[[ Material for the task open ]]
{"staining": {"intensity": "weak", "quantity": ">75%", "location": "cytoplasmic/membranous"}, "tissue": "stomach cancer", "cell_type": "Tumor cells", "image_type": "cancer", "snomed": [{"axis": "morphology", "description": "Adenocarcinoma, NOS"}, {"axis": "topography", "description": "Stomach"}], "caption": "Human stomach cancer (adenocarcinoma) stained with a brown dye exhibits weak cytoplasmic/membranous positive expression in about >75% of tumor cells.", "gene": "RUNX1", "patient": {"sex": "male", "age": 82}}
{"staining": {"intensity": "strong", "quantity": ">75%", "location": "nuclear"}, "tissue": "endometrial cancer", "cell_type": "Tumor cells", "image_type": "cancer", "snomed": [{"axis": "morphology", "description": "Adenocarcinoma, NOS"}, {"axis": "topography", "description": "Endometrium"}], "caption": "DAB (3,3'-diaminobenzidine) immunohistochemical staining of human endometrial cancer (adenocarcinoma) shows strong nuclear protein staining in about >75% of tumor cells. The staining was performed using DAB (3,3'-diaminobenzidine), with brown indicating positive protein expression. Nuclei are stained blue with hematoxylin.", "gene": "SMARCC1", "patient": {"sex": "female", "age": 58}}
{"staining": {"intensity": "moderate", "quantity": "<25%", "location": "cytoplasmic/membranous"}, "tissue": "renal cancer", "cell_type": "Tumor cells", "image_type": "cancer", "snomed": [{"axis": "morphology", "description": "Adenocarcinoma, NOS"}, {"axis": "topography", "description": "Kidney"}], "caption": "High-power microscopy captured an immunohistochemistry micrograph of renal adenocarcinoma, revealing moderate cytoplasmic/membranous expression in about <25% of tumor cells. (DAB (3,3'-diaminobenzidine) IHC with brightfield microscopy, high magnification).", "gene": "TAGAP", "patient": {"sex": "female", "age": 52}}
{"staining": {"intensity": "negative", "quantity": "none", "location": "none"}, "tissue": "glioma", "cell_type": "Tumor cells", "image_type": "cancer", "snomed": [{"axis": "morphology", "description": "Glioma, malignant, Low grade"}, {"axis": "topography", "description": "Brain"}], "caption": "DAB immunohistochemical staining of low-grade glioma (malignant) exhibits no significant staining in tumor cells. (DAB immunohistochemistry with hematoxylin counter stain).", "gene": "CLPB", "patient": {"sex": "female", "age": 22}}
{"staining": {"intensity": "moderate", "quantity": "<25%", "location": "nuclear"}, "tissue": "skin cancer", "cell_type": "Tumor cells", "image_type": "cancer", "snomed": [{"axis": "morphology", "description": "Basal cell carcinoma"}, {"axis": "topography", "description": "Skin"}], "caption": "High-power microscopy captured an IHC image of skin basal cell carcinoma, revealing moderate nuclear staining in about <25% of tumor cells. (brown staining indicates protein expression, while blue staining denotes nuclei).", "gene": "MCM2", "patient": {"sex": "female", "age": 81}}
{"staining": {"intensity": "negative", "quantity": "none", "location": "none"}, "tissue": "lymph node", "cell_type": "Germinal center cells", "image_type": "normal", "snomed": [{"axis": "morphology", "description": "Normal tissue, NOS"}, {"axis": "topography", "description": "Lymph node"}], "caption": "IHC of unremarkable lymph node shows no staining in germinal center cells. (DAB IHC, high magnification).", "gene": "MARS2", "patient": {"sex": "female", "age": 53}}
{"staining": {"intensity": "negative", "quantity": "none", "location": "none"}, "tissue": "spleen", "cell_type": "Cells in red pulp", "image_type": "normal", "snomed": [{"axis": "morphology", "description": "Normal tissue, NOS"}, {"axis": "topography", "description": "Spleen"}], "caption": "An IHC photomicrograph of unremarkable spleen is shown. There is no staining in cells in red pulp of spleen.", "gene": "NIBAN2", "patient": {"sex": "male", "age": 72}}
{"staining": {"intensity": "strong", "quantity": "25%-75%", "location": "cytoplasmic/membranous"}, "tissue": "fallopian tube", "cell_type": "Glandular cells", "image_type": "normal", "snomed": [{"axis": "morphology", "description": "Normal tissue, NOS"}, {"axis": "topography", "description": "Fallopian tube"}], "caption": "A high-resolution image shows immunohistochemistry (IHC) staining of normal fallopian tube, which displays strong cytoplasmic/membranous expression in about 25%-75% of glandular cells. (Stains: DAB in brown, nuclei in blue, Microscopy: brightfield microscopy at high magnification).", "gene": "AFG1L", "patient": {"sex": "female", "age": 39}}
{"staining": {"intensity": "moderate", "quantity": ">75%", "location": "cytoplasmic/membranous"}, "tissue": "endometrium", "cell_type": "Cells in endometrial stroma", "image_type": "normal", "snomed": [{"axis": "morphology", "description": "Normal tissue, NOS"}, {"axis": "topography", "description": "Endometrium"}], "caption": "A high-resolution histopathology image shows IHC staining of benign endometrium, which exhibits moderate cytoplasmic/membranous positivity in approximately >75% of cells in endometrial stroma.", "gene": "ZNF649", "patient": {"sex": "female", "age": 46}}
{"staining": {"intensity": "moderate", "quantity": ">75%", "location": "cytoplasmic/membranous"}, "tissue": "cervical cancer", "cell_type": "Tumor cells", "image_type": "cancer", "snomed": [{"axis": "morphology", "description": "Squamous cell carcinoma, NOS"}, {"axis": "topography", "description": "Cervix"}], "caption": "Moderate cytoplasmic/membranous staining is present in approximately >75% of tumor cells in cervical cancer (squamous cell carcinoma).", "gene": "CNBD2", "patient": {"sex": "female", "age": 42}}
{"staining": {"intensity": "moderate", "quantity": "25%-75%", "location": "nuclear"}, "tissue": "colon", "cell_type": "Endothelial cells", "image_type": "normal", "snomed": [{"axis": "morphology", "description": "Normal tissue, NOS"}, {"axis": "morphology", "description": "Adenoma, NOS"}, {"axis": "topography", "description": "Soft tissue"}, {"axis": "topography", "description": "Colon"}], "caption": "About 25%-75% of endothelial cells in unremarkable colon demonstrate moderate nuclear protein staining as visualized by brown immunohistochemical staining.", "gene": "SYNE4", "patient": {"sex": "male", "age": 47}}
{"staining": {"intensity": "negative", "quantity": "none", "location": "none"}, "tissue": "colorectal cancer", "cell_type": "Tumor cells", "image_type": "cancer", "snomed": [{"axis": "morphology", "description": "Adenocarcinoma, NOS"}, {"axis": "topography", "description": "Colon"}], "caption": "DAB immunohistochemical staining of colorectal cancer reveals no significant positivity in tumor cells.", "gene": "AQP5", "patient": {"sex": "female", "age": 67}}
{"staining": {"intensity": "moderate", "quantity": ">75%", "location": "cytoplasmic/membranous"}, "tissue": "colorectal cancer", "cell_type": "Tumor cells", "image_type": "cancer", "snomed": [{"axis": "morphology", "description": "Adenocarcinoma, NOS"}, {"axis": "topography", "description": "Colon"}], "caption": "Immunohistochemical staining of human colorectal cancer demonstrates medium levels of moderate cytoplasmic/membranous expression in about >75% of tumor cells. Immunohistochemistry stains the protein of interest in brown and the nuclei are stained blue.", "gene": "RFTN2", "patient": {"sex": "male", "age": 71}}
[[ Material for the task closed ]]
> **How to complete this task**
Each entry above must be printed exactly as written.

> **Solution for this problem**
{"staining": {"intensity": "weak", "quantity": ">75%", "location": "cytoplasmic/membranous"}, "tissue": "stomach cancer", "cell_type": "Tumor cells", "image_type": "cancer", "snomed": [{"axis": "morphology", "description": "Adenocarcinoma, NOS"}, {"axis": "topography", "description": "Stomach"}], "caption": "Human stomach cancer (adenocarcinoma) stained with a brown dye exhibits weak cytoplasmic/membranous positive expression in about >75% of tumor cells.", "gene": "RUNX1", "patient": {"sex": "male", "age": 82}}
{"staining": {"intensity": "strong", "quantity": ">75%", "location": "nuclear"}, "tissue": "endometrial cancer", "cell_type": "Tumor cells", "image_type": "cancer", "snomed": [{"axis": "morphology", "description": "Adenocarcinoma, NOS"}, {"axis": "topography", "description": "Endometrium"}], "caption": "DAB (3,3'-diaminobenzidine) immunohistochemical staining of human endometrial cancer (adenocarcinoma) shows strong nuclear protein staining in about >75% of tumor cells. The staining was performed using DAB (3,3'-diaminobenzidine), with brown indicating positive protein expression. Nuclei are stained blue with hematoxylin.", "gene": "SMARCC1", "patient": {"sex": "female", "age": 58}}
{"staining": {"intensity": "moderate", "quantity": "<25%", "location": "cytoplasmic/membranous"}, "tissue": "renal cancer", "cell_type": "Tumor cells", "image_type": "cancer", "snomed": [{"axis": "morphology", "description": "Adenocarcinoma, NOS"}, {"axis": "topography", "description": "Kidney"}], "caption": "High-power microscopy captured an immunohistochemistry micrograph of renal adenocarcinoma, revealing moderate cytoplasmic/membranous expression in about <25% of tumor cells. (DAB (3,3'-diaminobenzidine) IHC with brightfield microscopy, high magnification).", "gene": "TAGAP", "patient": {"sex": "female", "age": 52}}
{"staining": {"intensity": "negative", "quantity": "none", "location": "none"}, "tissue": "glioma", "cell_type": "Tumor cells", "image_type": "cancer", "snomed": [{"axis": "morphology", "description": "Glioma, malignant, Low grade"}, {"axis": "topography", "description": "Brain"}], "caption": "DAB immunohistochemical staining of low-grade glioma (malignant) exhibits no significant staining in tumor cells. (DAB immunohistochemistry with hematoxylin counter stain).", "gene": "CLPB", "patient": {"sex": "female", "age": 22}}
{"staining": {"intensity": "moderate", "quantity": "<25%", "location": "nuclear"}, "tissue": "skin cancer", "cell_type": "Tumor cells", "image_type": "cancer", "snomed": [{"axis": "morphology", "description": "Basal cell carcinoma"}, {"axis": "topography", "description": "Skin"}], "caption": "High-power microscopy captured an IHC image of skin basal cell carcinoma, revealing moderate nuclear staining in about <25% of tumor cells. (brown staining indicates protein expression, while blue staining denotes nuclei).", "gene": "MCM2", "patient": {"sex": "female", "age": 81}}
{"staining": {"intensity": "negative", "quantity": "none", "location": "none"}, "tissue": "lymph node", "cell_type": "Germinal center cells", "image_type": "normal", "snomed": [{"axis": "morphology", "description": "Normal tissue, NOS"}, {"axis": "topography", "description": "Lymph node"}], "caption": "IHC of unremarkable lymph node shows no staining in germinal center cells. (DAB IHC, high magnification).", "gene": "MARS2", "patient": {"sex": "female", "age": 53}}
{"staining": {"intensity": "negative", "quantity": "none", "location": "none"}, "tissue": "spleen", "cell_type": "Cells in red pulp", "image_type": "normal", "snomed": [{"axis": "morphology", "description": "Normal tissue, NOS"}, {"axis": "topography", "description": "Spleen"}], "caption": "An IHC photomicrograph of unremarkable spleen is shown. There is no staining in cells in red pulp of spleen.", "gene": "NIBAN2", "patient": {"sex": "male", "age": 72}}
{"staining": {"intensity": "strong", "quantity": "25%-75%", "location": "cytoplasmic/membranous"}, "tissue": "fallopian tube", "cell_type": "Glandular cells", "image_type": "normal", "snomed": [{"axis": "morphology", "description": "Normal tissue, NOS"}, {"axis": "topography", "description": "Fallopian tube"}], "caption": "A high-resolution image shows immunohistochemistry (IHC) staining of normal fallopian tube, which displays strong cytoplasmic/membranous expression in about 25%-75% of glandular cells. (Stains: DAB in brown, nuclei in blue, Microscopy: brightfield microscopy at high magnification).", "gene": "AFG1L", "patient": {"sex": "female", "age": 39}}
{"staining": {"intensity": "moderate", "quantity": ">75%", "location": "cytoplasmic/membranous"}, "tissue": "endometrium", "cell_type": "Cells in endometrial stroma", "image_type": "normal", "snomed": [{"axis": "morphology", "description": "Normal tissue, NOS"}, {"axis": "topography", "description": "Endometrium"}], "caption": "A high-resolution histopathology image shows IHC staining of benign endometrium, which exhibits moderate cytoplasmic/membranous positivity in approximately >75% of cells in endometrial stroma.", "gene": "ZNF649", "patient": {"sex": "female", "age": 46}}
{"staining": {"intensity": "moderate", "quantity": ">75%", "location": "cytoplasmic/membranous"}, "tissue": "cervical cancer", "cell_type": "Tumor cells", "image_type": "cancer", "snomed": [{"axis": "morphology", "description": "Squamous cell carcinoma, NOS"}, {"axis": "topography", "description": "Cervix"}], "caption": "Moderate cytoplasmic/membranous staining is present in approximately >75% of tumor cells in cervical cancer (squamous cell carcinoma).", "gene": "CNBD2", "patient": {"sex": "female", "age": 42}}
{"staining": {"intensity": "moderate", "quantity": "25%-75%", "location": "nuclear"}, "tissue": "colon", "cell_type": "Endothelial cells", "image_type": "normal", "snomed": [{"axis": "morphology", "description": "Normal tissue, NOS"}, {"axis": "morphology", "description": "Adenoma, NOS"}, {"axis": "topography", "description": "Soft tissue"}, {"axis": "topography", "description": "Colon"}], "caption": "About 25%-75% of endothelial cells in unremarkable colon demonstrate moderate nuclear protein staining as visualized by brown immunohistochemical staining.", "gene": "SYNE4", "patient": {"sex": "male", "age": 47}}
{"staining": {"intensity": "negative", "quantity": "none", "location": "none"}, "tissue": "colorectal cancer", "cell_type": "Tumor cells", "image_type": "cancer", "snomed": [{"axis": "morphology", "description": "Adenocarcinoma, NOS"}, {"axis": "topography", "description": "Colon"}], "caption": "DAB immunohistochemical staining of colorectal cancer reveals no significant positivity in tumor cells.", "gene": "AQP5", "patient": {"sex": "female", "age": 67}}
{"staining": {"intensity": "moderate", "quantity": ">75%", "location": "cytoplasmic/membranous"}, "tissue": "colorectal cancer", "cell_type": "Tumor cells", "image_type": "cancer", "snomed": [{"axis": "morphology", "description": "Adenocarcinoma, NOS"}, {"axis": "topography", "description": "Colon"}], "caption": "Immunohistochemical staining of human colorectal cancer demonstrates medium levels of moderate cytoplasmic/membranous expression in about >75% of tumor cells. Immunohistochemistry stains the protein of interest in brown and the nuclei are stained blue.", "gene": "RFTN2", "patient": {"sex": "male", "age": 71}}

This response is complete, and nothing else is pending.